Task goal: Rewrite these lines with "chart" replaced by "graph" everywhere and nothing else changed, leaving the pictures out.

_ _ _

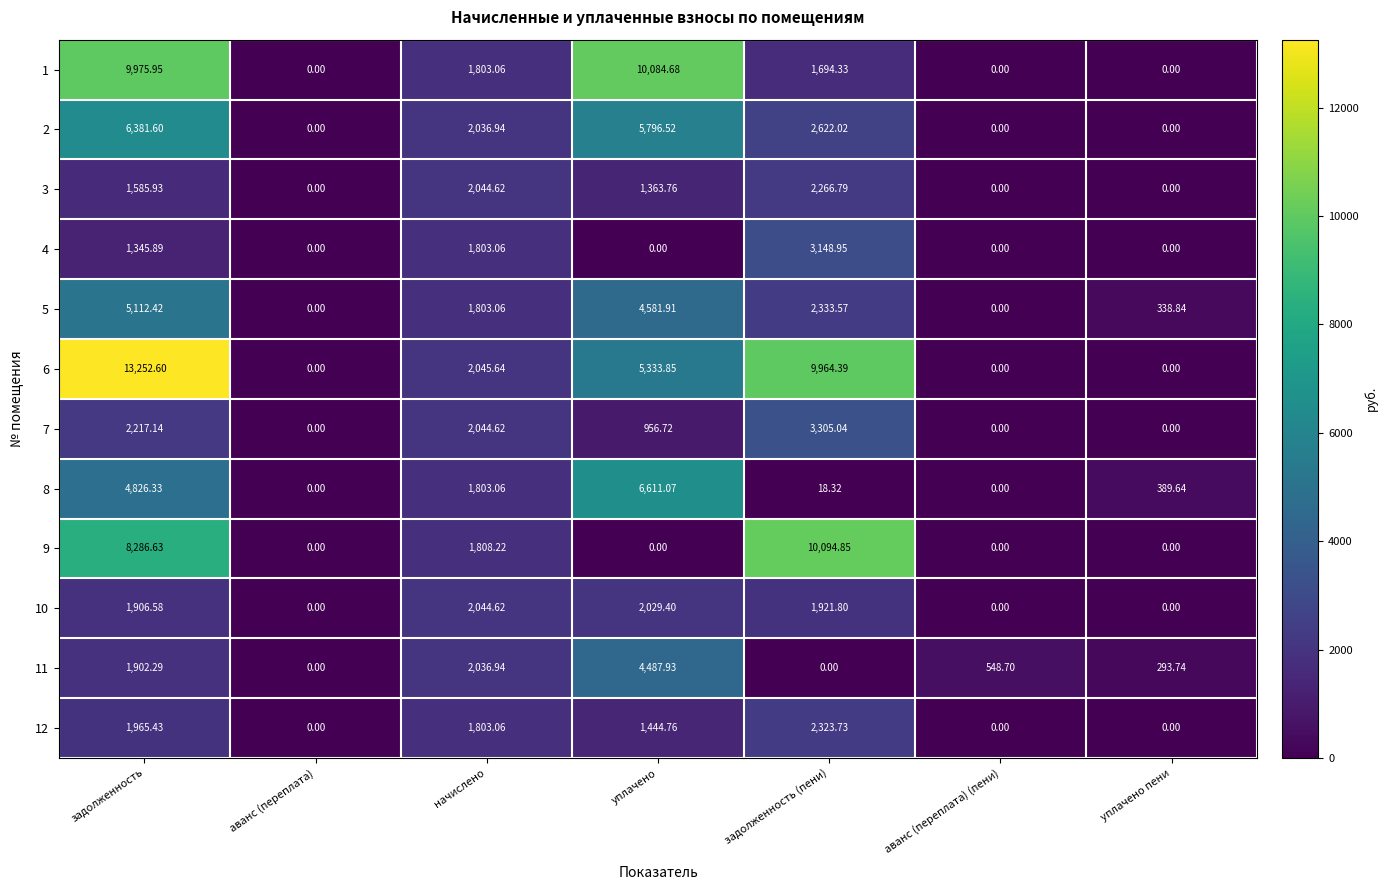

Count the number of categories in the chart.

7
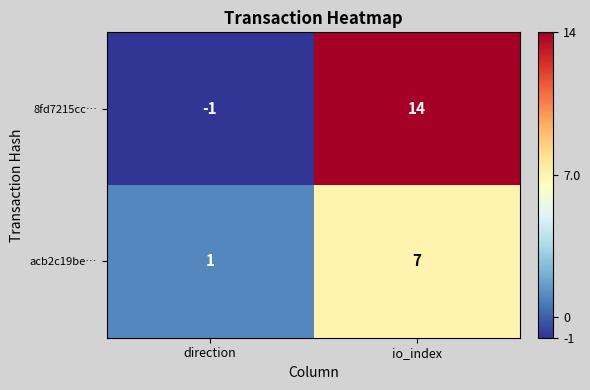

Which series has the largest total across all categories?

8fd7215cc…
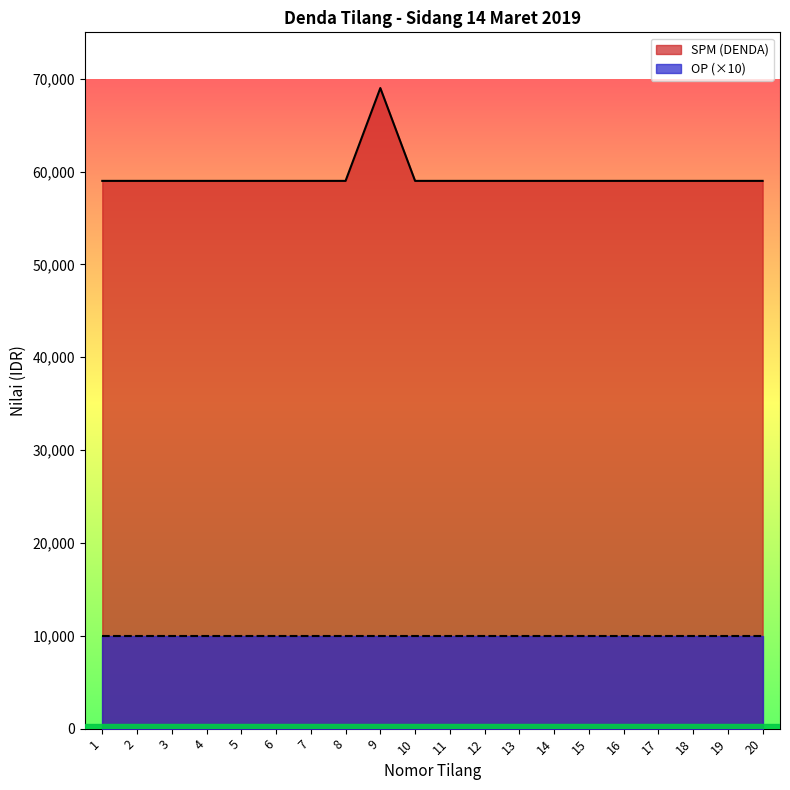

Does the chart have visible grid lines?

No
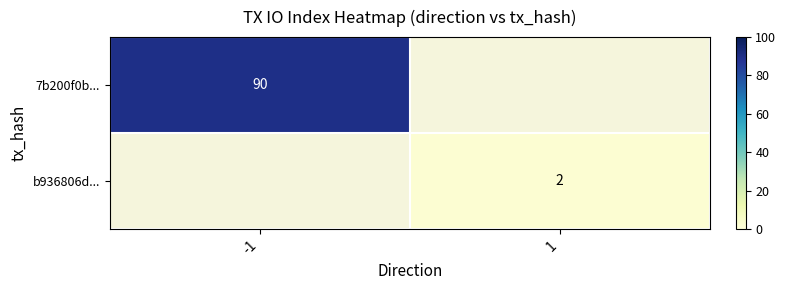

The value of b936806d... at 1 is 3. True or false?

False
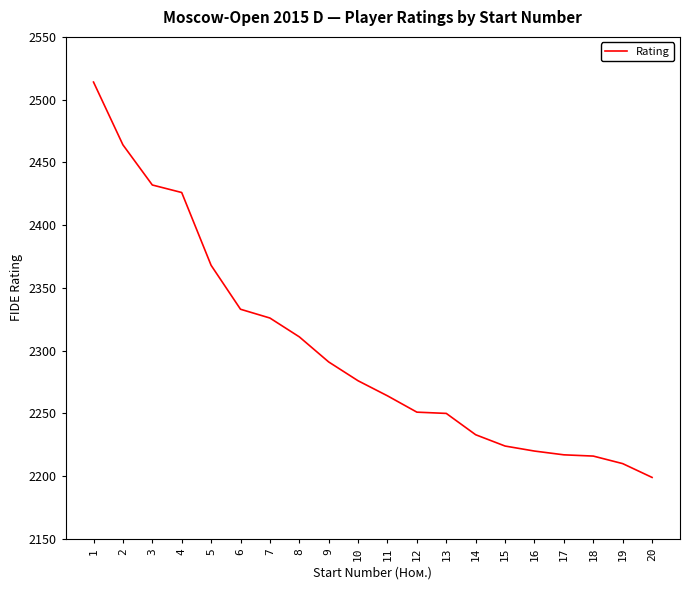

Which has a higher value, 13 or 15?

13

_ _ _

Solved exercise:
Count the number of categories in the graph.

7

Which series has the largest total across all categories?

8fd7215cc…

Does the graph have visible grid lines?

No

The value of b936806d... at 1 is 3. True or false?

False

Which has a higher value, 13 or 15?

13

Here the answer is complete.